Word for word, restate each of the entries below, and drop every picture.

** Opening The records block **

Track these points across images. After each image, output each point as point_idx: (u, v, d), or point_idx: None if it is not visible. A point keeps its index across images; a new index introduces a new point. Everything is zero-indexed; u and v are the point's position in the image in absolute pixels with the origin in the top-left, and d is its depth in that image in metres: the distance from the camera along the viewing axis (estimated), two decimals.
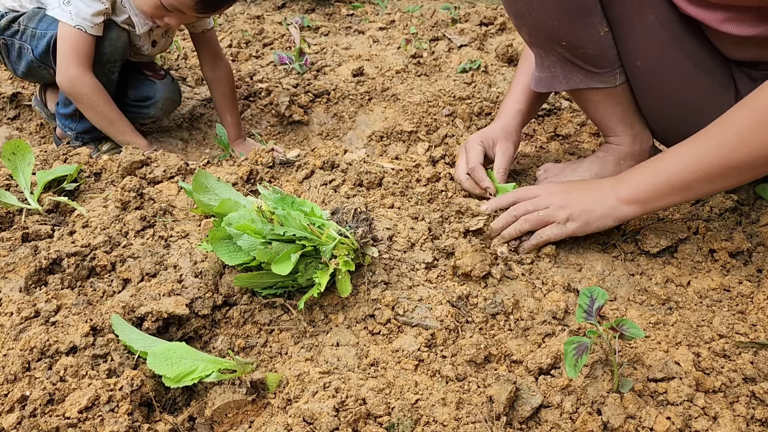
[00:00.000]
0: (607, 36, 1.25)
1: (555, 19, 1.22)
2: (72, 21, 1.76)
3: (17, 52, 1.94)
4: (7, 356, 0.91)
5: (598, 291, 0.92)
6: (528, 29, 1.28)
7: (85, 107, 1.86)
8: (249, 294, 1.09)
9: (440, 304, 1.06)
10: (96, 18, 1.78)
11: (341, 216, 1.17)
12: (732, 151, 1.02)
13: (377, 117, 2.26)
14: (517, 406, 0.90)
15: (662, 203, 1.13)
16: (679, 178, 1.08)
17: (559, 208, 1.19)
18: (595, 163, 1.43)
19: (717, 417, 0.88)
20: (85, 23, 1.77)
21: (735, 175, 1.06)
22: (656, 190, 1.11)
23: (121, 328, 0.96)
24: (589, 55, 1.26)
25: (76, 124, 1.96)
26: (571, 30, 1.23)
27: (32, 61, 1.91)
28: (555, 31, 1.24)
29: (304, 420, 0.84)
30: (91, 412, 0.84)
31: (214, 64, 2.13)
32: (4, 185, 1.40)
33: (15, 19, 1.90)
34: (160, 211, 1.29)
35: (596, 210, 1.16)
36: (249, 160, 1.54)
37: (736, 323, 1.05)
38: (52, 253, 1.10)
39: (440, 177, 1.49)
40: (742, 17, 1.12)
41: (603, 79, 1.30)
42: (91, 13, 1.77)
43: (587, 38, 1.24)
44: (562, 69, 1.31)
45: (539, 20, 1.24)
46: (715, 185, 1.09)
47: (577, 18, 1.21)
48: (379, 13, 3.37)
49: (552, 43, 1.27)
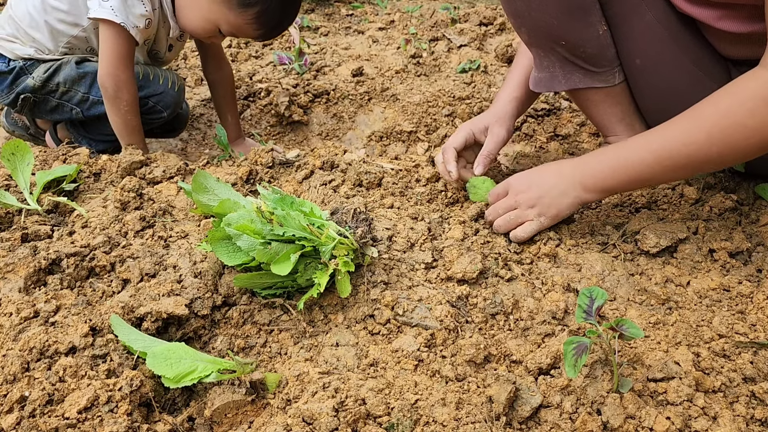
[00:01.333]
0: (606, 34, 1.25)
1: (554, 18, 1.22)
2: (117, 18, 1.62)
3: (51, 108, 1.82)
4: (7, 356, 0.91)
5: (597, 291, 0.92)
6: (527, 29, 1.29)
7: (116, 111, 1.73)
8: (248, 294, 1.09)
9: (440, 304, 1.06)
10: (139, 20, 1.67)
11: (341, 216, 1.17)
12: (699, 150, 1.06)
13: (377, 117, 2.26)
14: (516, 406, 0.90)
15: (624, 189, 1.23)
16: (644, 169, 1.13)
17: (528, 207, 1.24)
18: None
19: (717, 417, 0.88)
20: (128, 21, 1.65)
21: (701, 168, 1.13)
22: (619, 179, 1.16)
23: (121, 329, 0.96)
24: (588, 54, 1.27)
25: (96, 143, 1.92)
26: (570, 29, 1.23)
27: (74, 118, 1.82)
28: (554, 31, 1.25)
29: (303, 420, 0.84)
30: (90, 413, 0.84)
31: (217, 66, 2.12)
32: (4, 185, 1.40)
33: (51, 77, 1.76)
34: (160, 211, 1.29)
35: (563, 201, 1.22)
36: (248, 161, 1.54)
37: (736, 323, 1.05)
38: (52, 254, 1.10)
39: (440, 177, 1.49)
40: (738, 14, 1.13)
41: (602, 78, 1.31)
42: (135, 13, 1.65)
43: (587, 37, 1.24)
44: (562, 69, 1.31)
45: (538, 19, 1.24)
46: (680, 176, 1.17)
47: (576, 17, 1.22)
48: (379, 13, 3.37)
49: (551, 42, 1.27)
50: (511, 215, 1.25)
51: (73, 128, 1.93)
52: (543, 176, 1.26)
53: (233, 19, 1.70)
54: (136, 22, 1.67)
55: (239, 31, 1.74)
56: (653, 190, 1.42)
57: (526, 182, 1.26)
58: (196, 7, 1.72)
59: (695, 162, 1.08)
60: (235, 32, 1.75)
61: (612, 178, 1.17)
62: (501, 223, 1.26)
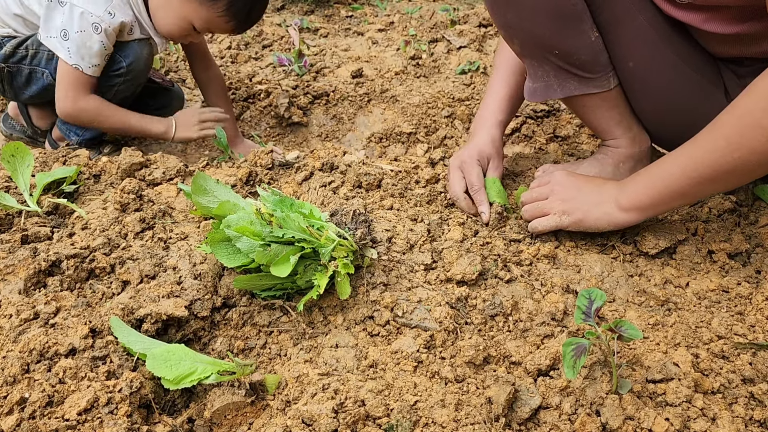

** Closing The records block **

Task response.
Track these points across images. After each image, output each point as point_idx: (u, v, d), or point_idx: None if it is not visible. A point keeps its index across images; a new index introduces a new point. Everything is zero-indexed; u and v are the point's position in the image in absolute pixels with the origin in the top-left, and d is its depth in that image in metres: the distance from the camera along the viewing axis (estimated), two decimals.
[00:00.000]
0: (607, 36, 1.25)
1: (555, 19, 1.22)
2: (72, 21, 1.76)
3: (17, 52, 1.94)
4: (7, 356, 0.91)
5: (598, 291, 0.92)
6: (528, 29, 1.28)
7: (85, 107, 1.86)
8: (249, 294, 1.09)
9: (440, 304, 1.06)
10: (96, 18, 1.78)
11: (341, 216, 1.17)
12: (732, 151, 1.02)
13: (377, 117, 2.26)
14: (517, 406, 0.90)
15: (662, 203, 1.13)
16: (679, 178, 1.08)
17: (559, 208, 1.19)
18: (595, 163, 1.43)
19: (717, 417, 0.88)
20: (85, 23, 1.77)
21: (735, 175, 1.06)
22: (656, 190, 1.11)
23: (121, 328, 0.96)
24: (589, 55, 1.26)
25: (76, 124, 1.96)
26: (571, 30, 1.23)
27: (32, 61, 1.91)
28: (555, 31, 1.24)
29: (304, 420, 0.84)
30: (91, 412, 0.84)
31: (214, 64, 2.13)
32: (4, 185, 1.40)
33: (15, 19, 1.90)
34: (160, 211, 1.29)
35: (596, 210, 1.16)
36: (249, 160, 1.54)
37: (736, 323, 1.05)
38: (52, 253, 1.10)
39: (440, 177, 1.49)
40: (742, 17, 1.12)
41: (603, 79, 1.30)
42: (91, 13, 1.77)
43: (587, 38, 1.24)
44: (562, 69, 1.31)
45: (539, 20, 1.24)
46: (715, 185, 1.09)
47: (577, 18, 1.21)
48: (379, 13, 3.37)
49: (552, 43, 1.27)
[00:01.333]
0: (606, 34, 1.25)
1: (554, 18, 1.22)
2: (117, 18, 1.62)
3: (51, 108, 1.82)
4: (7, 356, 0.91)
5: (597, 291, 0.92)
6: (527, 29, 1.29)
7: (116, 111, 1.73)
8: (248, 294, 1.09)
9: (440, 304, 1.06)
10: (139, 20, 1.67)
11: (341, 216, 1.17)
12: (699, 150, 1.06)
13: (377, 117, 2.26)
14: (516, 406, 0.90)
15: (624, 189, 1.23)
16: (644, 169, 1.13)
17: (528, 207, 1.24)
18: None
19: (717, 417, 0.88)
20: (128, 21, 1.65)
21: (701, 168, 1.13)
22: (619, 179, 1.16)
23: (121, 329, 0.96)
24: (588, 54, 1.27)
25: (96, 143, 1.92)
26: (570, 29, 1.23)
27: (74, 118, 1.82)
28: (554, 31, 1.25)
29: (303, 420, 0.84)
30: (90, 413, 0.84)
31: (217, 66, 2.12)
32: (4, 185, 1.40)
33: (51, 77, 1.76)
34: (160, 211, 1.29)
35: (563, 201, 1.22)
36: (248, 161, 1.54)
37: (736, 323, 1.05)
38: (52, 254, 1.10)
39: (440, 177, 1.49)
40: (738, 14, 1.13)
41: (602, 78, 1.31)
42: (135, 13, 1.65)
43: (587, 37, 1.24)
44: (562, 69, 1.31)
45: (538, 19, 1.24)
46: (680, 176, 1.17)
47: (576, 17, 1.22)
48: (379, 13, 3.37)
49: (551, 42, 1.27)
50: (511, 215, 1.25)
51: (73, 128, 1.93)
52: (543, 176, 1.26)
53: (233, 19, 1.70)
54: (136, 22, 1.67)
55: (239, 31, 1.74)
56: (653, 190, 1.42)
57: (526, 182, 1.26)
58: (196, 7, 1.72)
59: (695, 162, 1.08)
60: (235, 32, 1.75)
61: (612, 178, 1.17)
62: (501, 223, 1.26)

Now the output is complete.